Wed 19th Feb 2020
Clear
League
Points Apply
Att: 15 players
Paul Hackett
4 - 2
Laurie Evans
Paul Hackett had choice
Scorers
 (1) Chris Stewart (1) Jay Parkinson (2) Dave Owen
  Andy Eyres (1) Mike Statham (1)
Assists
 (2) Jay Parkinson(1) Sylvain Husson
 Gary Parker (1)

Match Report

It was ... Garlic-Bread Man!

Written by Paul Hackett

Terry Neil 70’s manager at Arsenal ran a sweepstake as to how close to kick-off a player could have sex.  +30’s do it differently.  Chris would be favourite, though I have doubts about Noel’s story that he broke down just outside the ground a few months ago.  Then there’s Blake who on Wednesday did a U-turn on Rivacre Road when someone claiming to be Snow-White rang him promising a birthday present!  Yes, the same Blake who hours earlier said: “This is getting stupid - someone make it 14!”.


Ruined my picking strategy.  Left with a bunch of has-beens & kids (you never win anything with kids!).  What could we do against the Evans Evil Empire? Shots raining down from Jonny, & Gary blasting the post.  Who could rescue us?  We needed a super-hero! And then, who could it be?  Was  it a bird, was it a plane?  Was it a Ciabatta -no! or a Foccacia with walnuts & olives?  No, It was ... Garlic-Bread Man!  See how he swoops to tip the ball round the post.  He skilfully placed Chris on the post to repel corners – pinging the ball in any direction bar up the friggin' pitch.

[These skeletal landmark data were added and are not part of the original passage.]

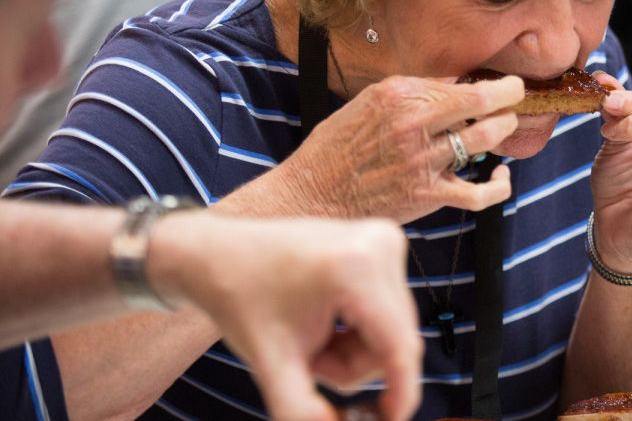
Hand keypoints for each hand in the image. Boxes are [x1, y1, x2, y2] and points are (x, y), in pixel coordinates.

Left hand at [152, 214, 423, 420]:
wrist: (218, 254)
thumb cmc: (240, 300)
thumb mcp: (272, 365)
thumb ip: (305, 412)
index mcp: (356, 269)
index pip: (399, 346)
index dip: (400, 392)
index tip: (389, 419)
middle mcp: (380, 246)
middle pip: (397, 340)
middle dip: (356, 366)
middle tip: (310, 364)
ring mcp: (385, 240)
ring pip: (395, 328)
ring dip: (357, 350)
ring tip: (312, 340)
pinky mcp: (383, 242)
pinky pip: (389, 308)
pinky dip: (359, 329)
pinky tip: (325, 321)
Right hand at [264, 74, 523, 223]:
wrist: (313, 195)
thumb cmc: (339, 148)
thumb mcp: (368, 103)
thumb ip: (412, 92)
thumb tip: (455, 83)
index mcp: (398, 94)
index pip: (463, 83)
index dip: (495, 84)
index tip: (508, 85)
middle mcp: (413, 123)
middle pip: (482, 104)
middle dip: (509, 100)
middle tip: (515, 100)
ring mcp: (422, 160)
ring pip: (487, 139)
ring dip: (504, 132)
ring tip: (504, 128)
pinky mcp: (427, 195)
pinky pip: (480, 194)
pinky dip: (499, 186)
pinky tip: (499, 176)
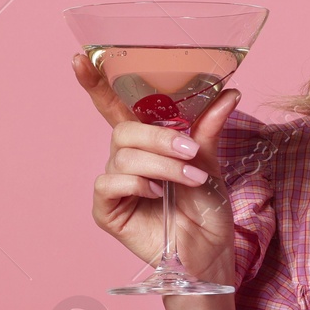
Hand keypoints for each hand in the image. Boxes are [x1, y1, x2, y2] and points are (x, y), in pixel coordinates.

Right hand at [72, 52, 241, 285]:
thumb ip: (208, 128)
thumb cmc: (206, 209)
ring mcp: (114, 185)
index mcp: (145, 143)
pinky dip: (136, 183)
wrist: (209, 251)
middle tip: (190, 153)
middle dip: (159, 138)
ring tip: (190, 179)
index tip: (79, 58)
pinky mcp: (107, 210)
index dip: (95, 83)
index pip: (114, 107)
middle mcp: (125, 159)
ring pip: (124, 157)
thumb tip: (229, 93)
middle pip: (124, 130)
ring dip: (162, 165)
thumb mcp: (209, 162)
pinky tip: (156, 193)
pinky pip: (110, 183)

Despite Mike’s comeback scrambled goal, improved – with Chris scoring, & with the Munroe family patrolling the wings & young Ben, once he realised that the raiding Harvey wasn’t as shite as he thought, snuffed out his threat.  Dave got one, with Jay scoring another stormer from the right wing – they keep going in from the same spot recently. Sylvan made the difference in the middle.  Despite a comeback with Gary taking advantage of me & my bus pass, to put Andy in, Dave settled things down with a typical finish.


Laurie was just left with crumbs of consolation. Yes, garlic breadcrumbs. He certainly didn’t leave with the balls or the kitbag.  And man of the match was, of course, Richie.  Did great in goal & had the sense to stop me replacing him.